QUOTED TEXT
+---+

Installation Methods

Choose one of the following installation methods based on your needs:

This is the fastest way to get started with all services running.

1. Clone the Repository

git clone https://github.com/your-org/iris.git
cd iris

2. Configure Environment Variables

# Copy example environment file
cp .env.example .env

# Edit configuration (optional for development)
nano .env

Key Environment Variables:

# Development mode
ENVIRONMENT=development
DEBUG=true

# Service ports
API_GATEWAY_PORT=8000
IMAGE_PROCESSOR_PORT=8001
ML_EMBEDDINGS_PORT=8002
ML_CLASSIFIER_PORT=8003
OCR_EXTRACTOR_PORT=8004

# GPU support (if available)

+---+

THINGS TO DO
A – Translate this sentence from the installation guide into Spanish: "This is the fastest way to get started with all services running."
B – Please carry the installation guide forward from its final line, "# GPU support (if available)".

+---+

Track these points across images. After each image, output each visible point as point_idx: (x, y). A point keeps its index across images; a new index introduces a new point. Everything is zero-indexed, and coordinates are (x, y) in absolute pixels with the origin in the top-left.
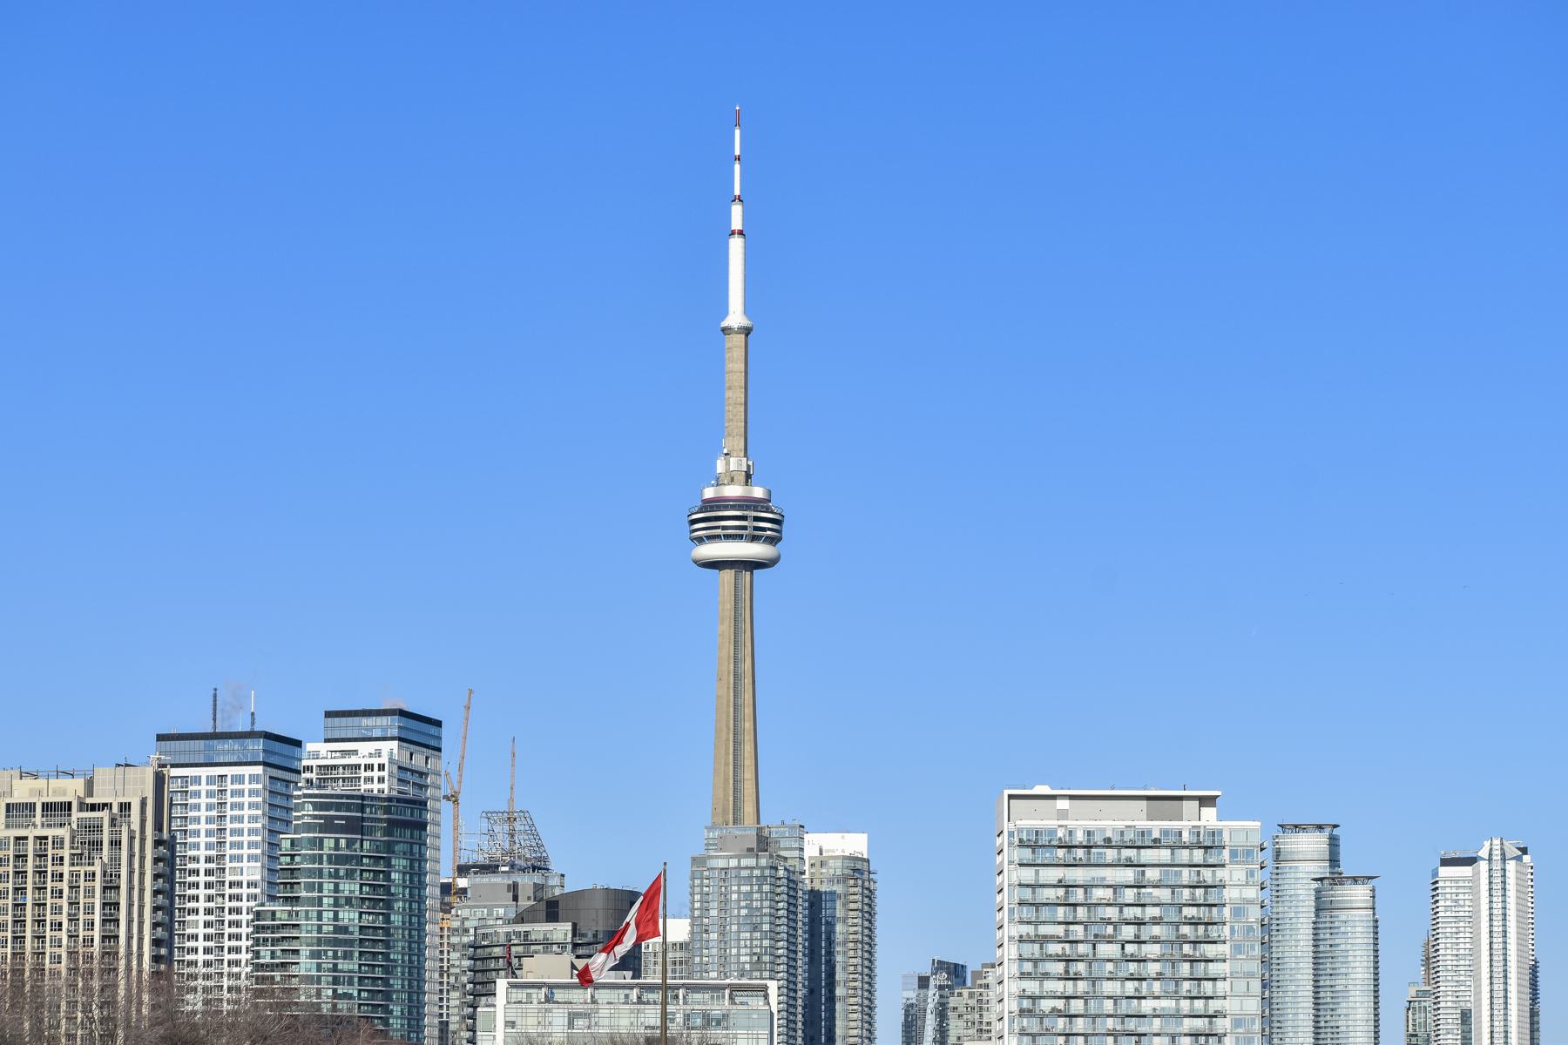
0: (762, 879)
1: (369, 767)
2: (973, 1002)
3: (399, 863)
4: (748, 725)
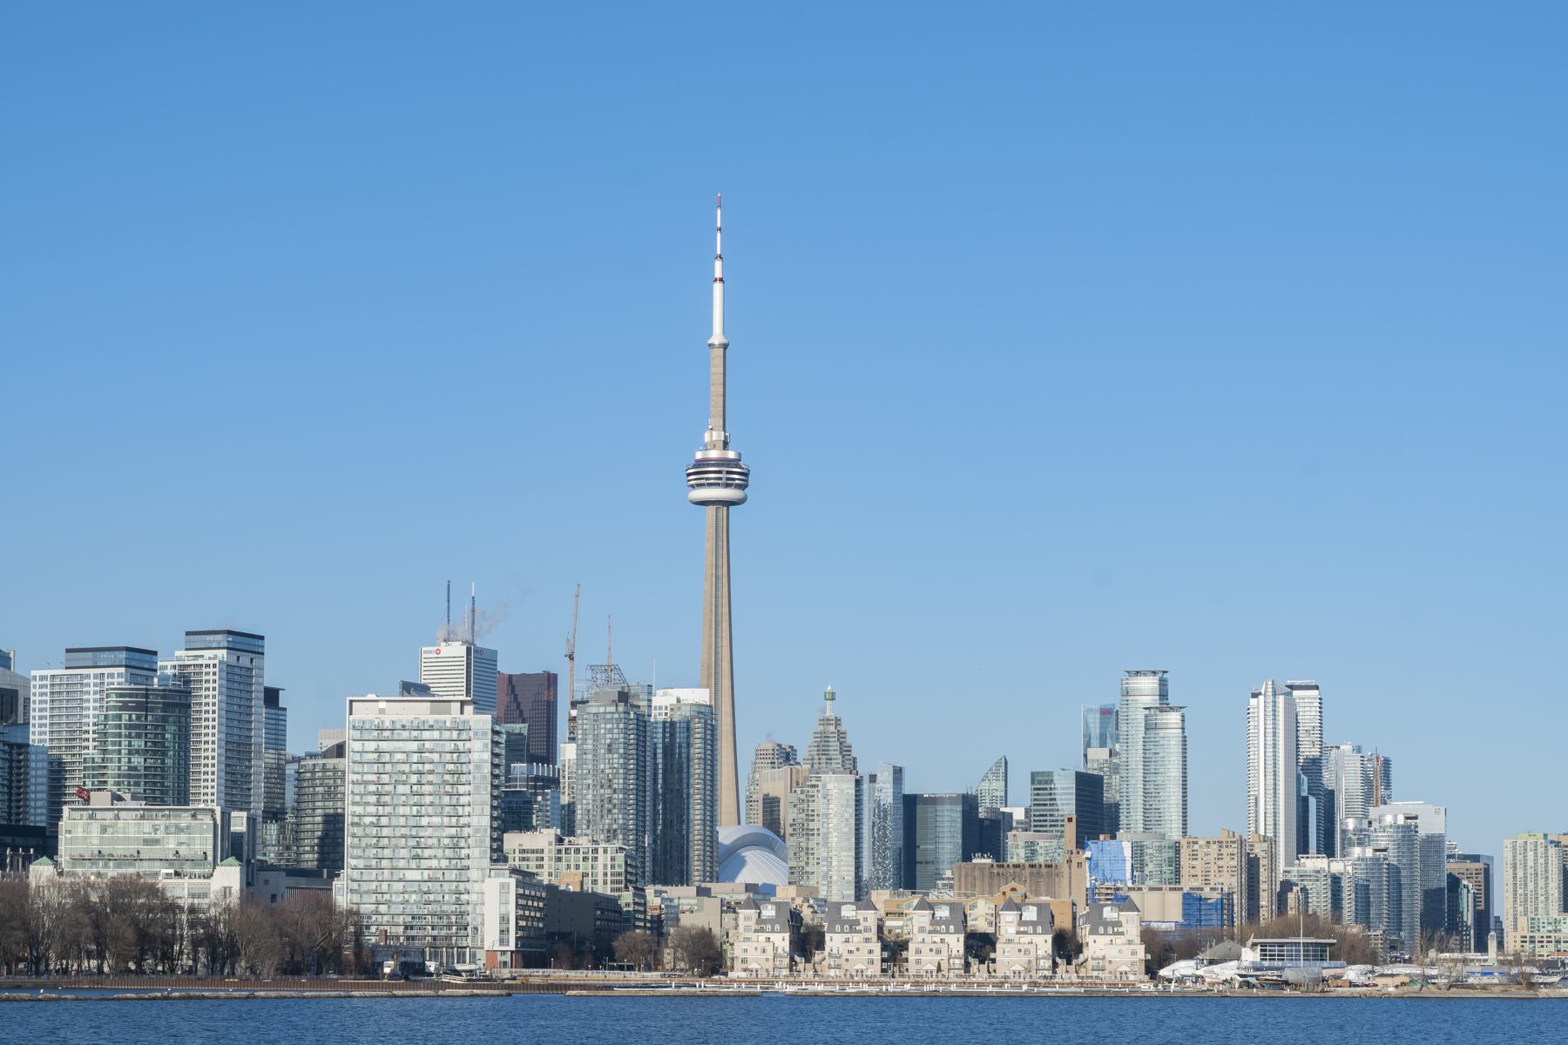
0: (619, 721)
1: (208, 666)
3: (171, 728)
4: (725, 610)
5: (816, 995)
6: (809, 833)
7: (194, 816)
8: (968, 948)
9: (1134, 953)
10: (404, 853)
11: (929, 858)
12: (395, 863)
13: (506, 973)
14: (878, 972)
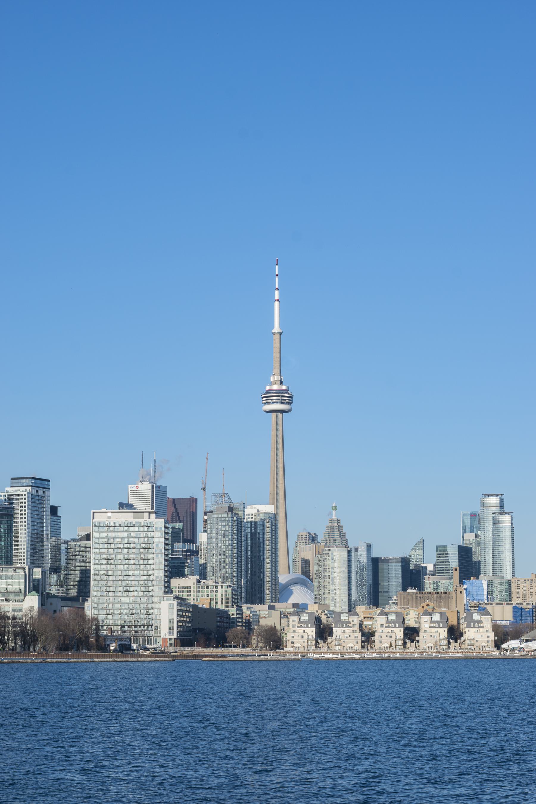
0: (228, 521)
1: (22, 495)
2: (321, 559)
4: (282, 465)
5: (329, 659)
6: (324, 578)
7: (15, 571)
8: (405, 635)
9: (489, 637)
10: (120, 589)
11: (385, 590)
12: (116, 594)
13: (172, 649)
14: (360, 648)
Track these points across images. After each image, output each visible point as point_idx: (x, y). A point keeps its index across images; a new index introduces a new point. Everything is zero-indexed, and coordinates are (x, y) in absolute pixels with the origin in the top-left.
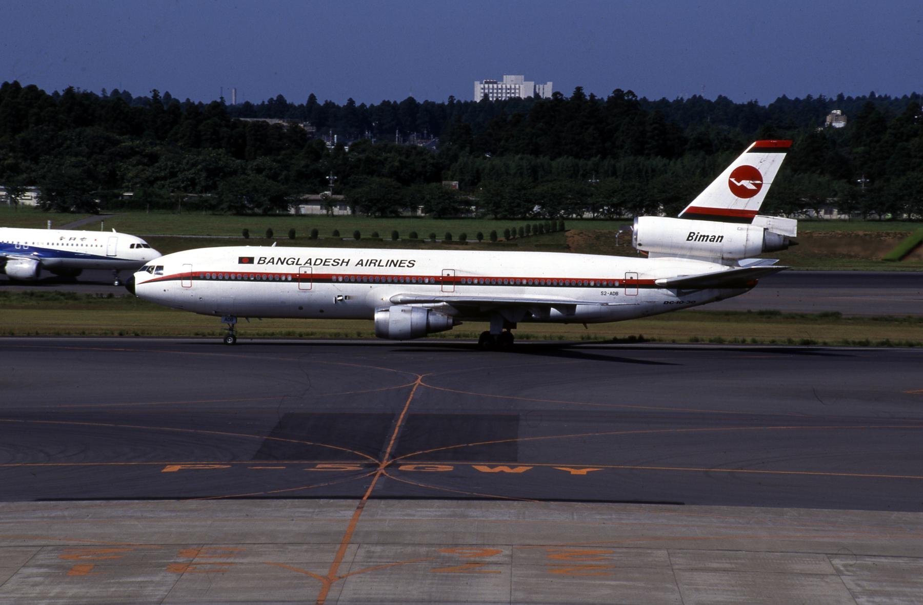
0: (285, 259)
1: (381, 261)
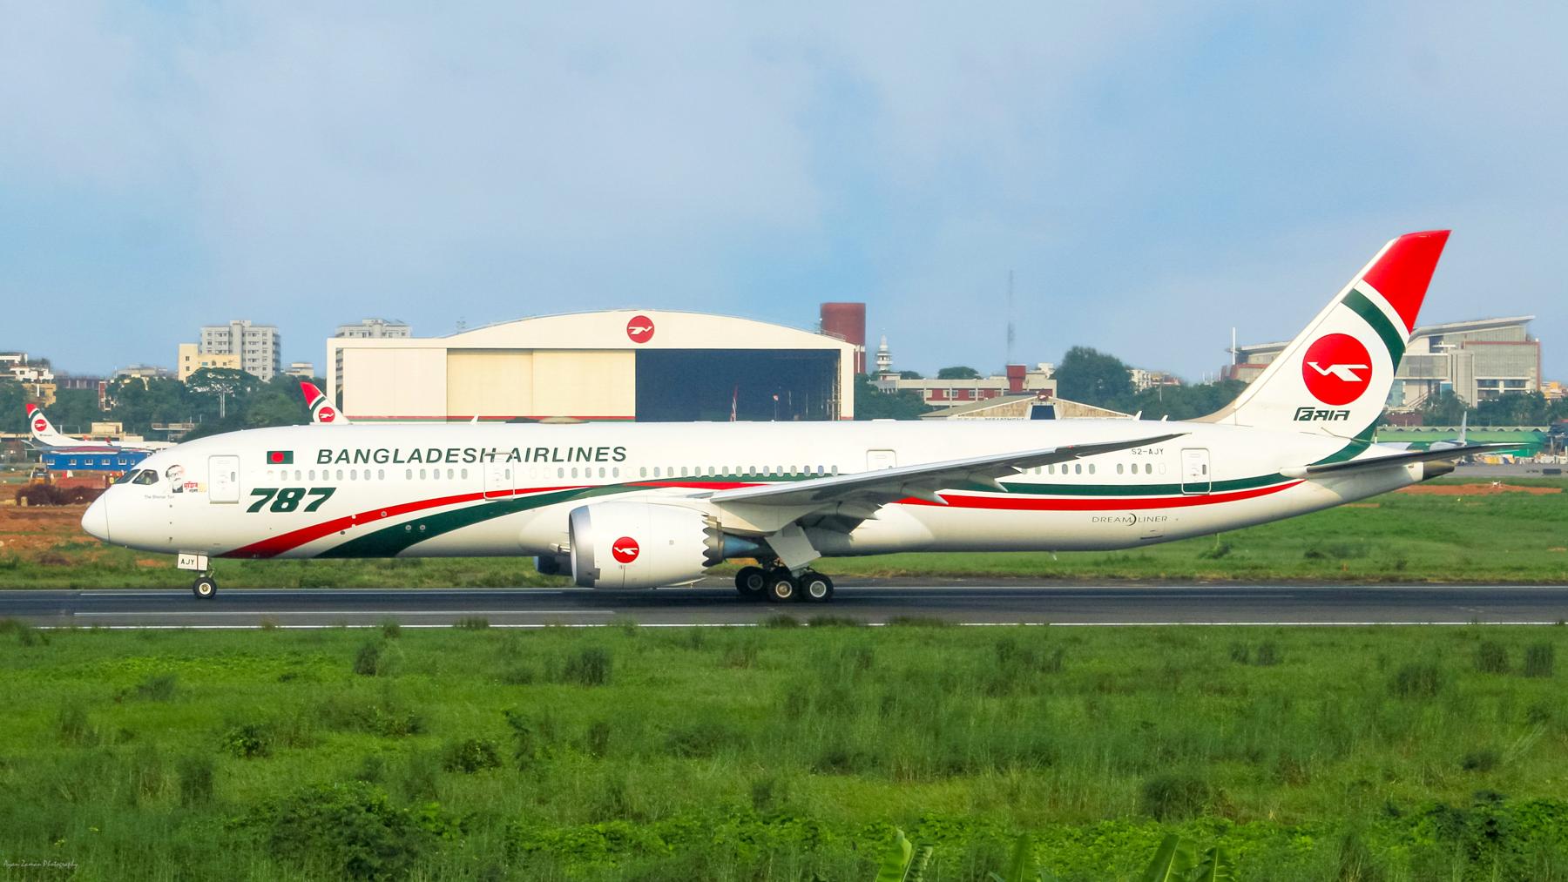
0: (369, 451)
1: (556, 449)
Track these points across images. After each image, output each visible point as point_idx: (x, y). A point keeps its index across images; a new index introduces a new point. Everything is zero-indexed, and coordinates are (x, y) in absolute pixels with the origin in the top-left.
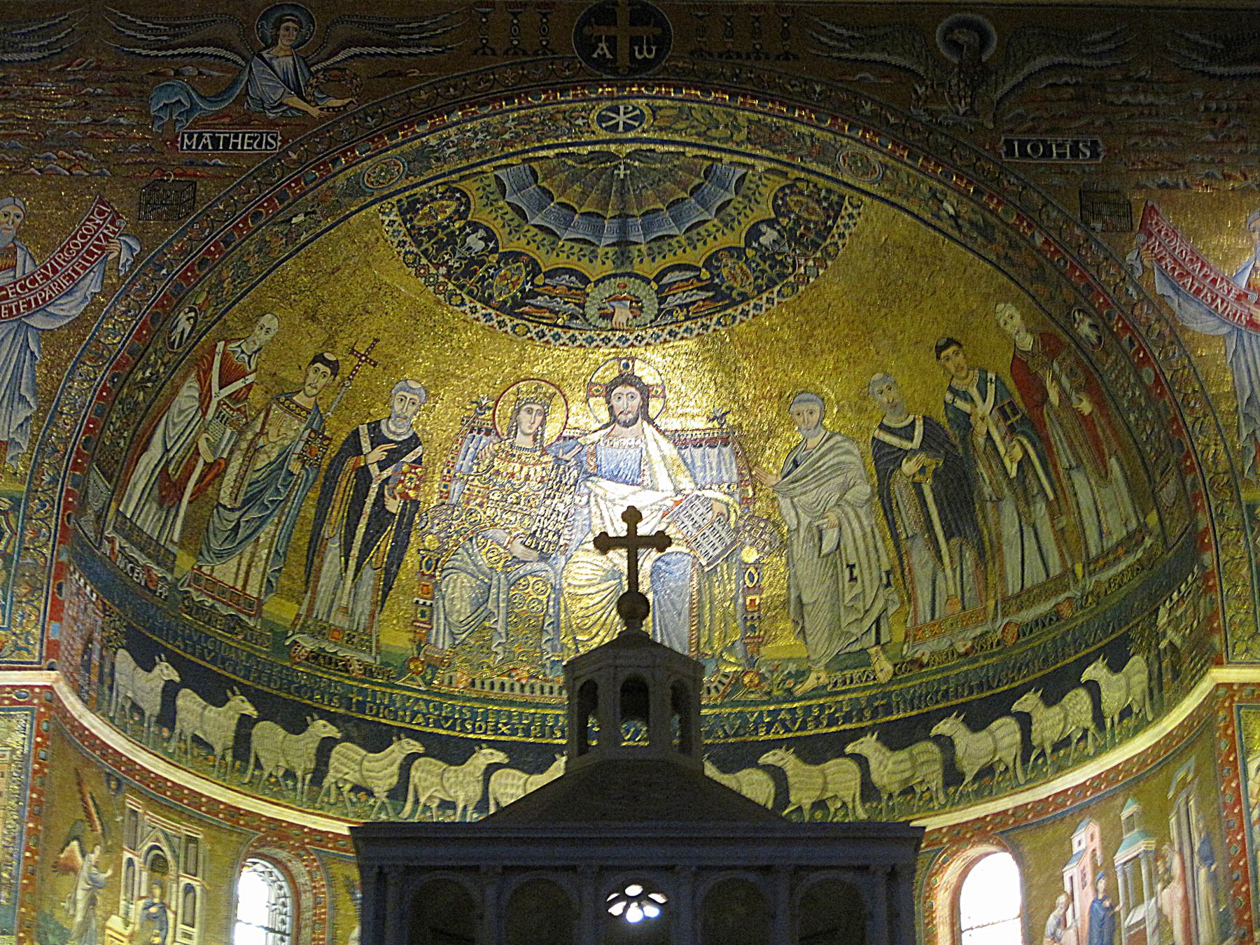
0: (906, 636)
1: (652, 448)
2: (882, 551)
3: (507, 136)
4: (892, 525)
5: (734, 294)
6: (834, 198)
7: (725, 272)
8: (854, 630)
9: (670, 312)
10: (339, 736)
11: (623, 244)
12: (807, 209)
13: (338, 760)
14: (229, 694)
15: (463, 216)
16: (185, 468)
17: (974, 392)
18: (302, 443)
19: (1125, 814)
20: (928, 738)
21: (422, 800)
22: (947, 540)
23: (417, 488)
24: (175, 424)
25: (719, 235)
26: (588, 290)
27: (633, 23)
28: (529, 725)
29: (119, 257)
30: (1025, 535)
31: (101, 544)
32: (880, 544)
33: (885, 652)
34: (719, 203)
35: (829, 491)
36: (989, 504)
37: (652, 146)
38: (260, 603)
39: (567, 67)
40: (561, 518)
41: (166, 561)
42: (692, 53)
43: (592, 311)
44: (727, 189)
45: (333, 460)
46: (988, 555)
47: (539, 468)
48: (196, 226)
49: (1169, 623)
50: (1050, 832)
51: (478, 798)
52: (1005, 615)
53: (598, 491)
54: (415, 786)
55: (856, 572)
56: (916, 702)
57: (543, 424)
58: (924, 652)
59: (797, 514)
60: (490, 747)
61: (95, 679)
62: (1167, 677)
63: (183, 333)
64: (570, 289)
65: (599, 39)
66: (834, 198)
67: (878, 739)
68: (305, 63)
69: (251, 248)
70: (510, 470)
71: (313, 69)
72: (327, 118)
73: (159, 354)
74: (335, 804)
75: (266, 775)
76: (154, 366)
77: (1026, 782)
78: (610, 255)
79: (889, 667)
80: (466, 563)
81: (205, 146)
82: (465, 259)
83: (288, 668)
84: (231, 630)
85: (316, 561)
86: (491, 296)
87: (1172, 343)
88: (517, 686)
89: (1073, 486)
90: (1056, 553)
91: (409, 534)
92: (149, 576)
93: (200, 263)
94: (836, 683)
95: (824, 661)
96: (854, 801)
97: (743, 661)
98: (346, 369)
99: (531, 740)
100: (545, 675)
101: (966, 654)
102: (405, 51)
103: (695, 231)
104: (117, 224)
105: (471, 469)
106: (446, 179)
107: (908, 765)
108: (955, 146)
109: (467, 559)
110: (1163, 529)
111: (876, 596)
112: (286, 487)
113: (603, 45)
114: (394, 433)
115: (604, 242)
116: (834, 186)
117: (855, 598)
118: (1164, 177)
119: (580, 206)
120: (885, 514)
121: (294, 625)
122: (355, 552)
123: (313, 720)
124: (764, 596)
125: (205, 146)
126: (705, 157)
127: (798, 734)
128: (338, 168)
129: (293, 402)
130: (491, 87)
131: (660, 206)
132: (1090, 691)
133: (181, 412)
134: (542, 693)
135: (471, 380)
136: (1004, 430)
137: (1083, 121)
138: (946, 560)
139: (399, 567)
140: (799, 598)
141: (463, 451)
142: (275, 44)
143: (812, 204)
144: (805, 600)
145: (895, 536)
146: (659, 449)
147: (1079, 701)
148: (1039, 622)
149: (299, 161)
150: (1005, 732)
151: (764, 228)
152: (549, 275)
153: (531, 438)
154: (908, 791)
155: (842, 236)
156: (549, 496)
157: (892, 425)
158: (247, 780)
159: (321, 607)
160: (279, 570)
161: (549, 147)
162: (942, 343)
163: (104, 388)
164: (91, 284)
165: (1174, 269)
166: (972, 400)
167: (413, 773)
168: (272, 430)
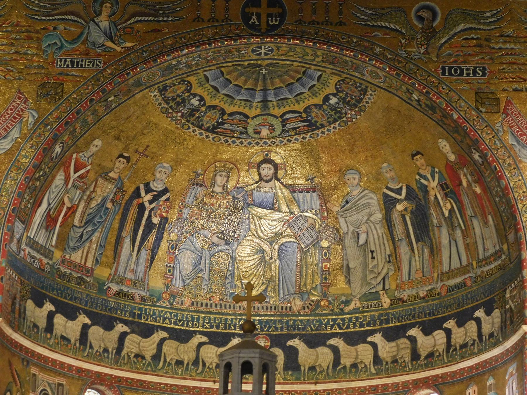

+---+

OUTPUTS IN ORDER
A – Esta es la forma más rápida de empezar con todos los servicios en funcionamiento.

B –
ENABLE_GPU=false

# Model paths
MODELS_PATH=./data/models
TRAINING_DATA_PATH=./data/training

3. Build and Start Services

# Build all services
docker-compose build

# Start all services in development mode
docker-compose up -d

# Check service status
docker-compose ps

4. Verify Installation

# Test API Gateway health
curl http://localhost:8000/health

# Test complete pipeline
curl -X POST "http://localhost:8000/services" | jq .

# Expected output: All services should show "healthy" status

Method 2: Local Development Setup

For development with code editing and debugging capabilities.

1. Python Environment Setup

# Create virtual environment
python3 -m venv iris-dev
source iris-dev/bin/activate # On Windows: iris-dev\Scripts\activate

# Upgrade pip
pip install --upgrade pip setuptools wheel

2. Install Dependencies for Each Service

# API Gateway
cd packages/api-gateway
pip install -r requirements.txt
cd ../..

# Image Processor
cd packages/image-processor
pip install -r requirements.txt
cd ../..

# ML Embeddings
cd packages/ml-embeddings
pip install -r requirements.txt
cd ../..

# ML Classifier
cd packages/ml-classifier
pip install -r requirements.txt
cd ../..

# OCR Extractor
cd packages/ocr-extractor
pip install -r requirements.txt
cd ../..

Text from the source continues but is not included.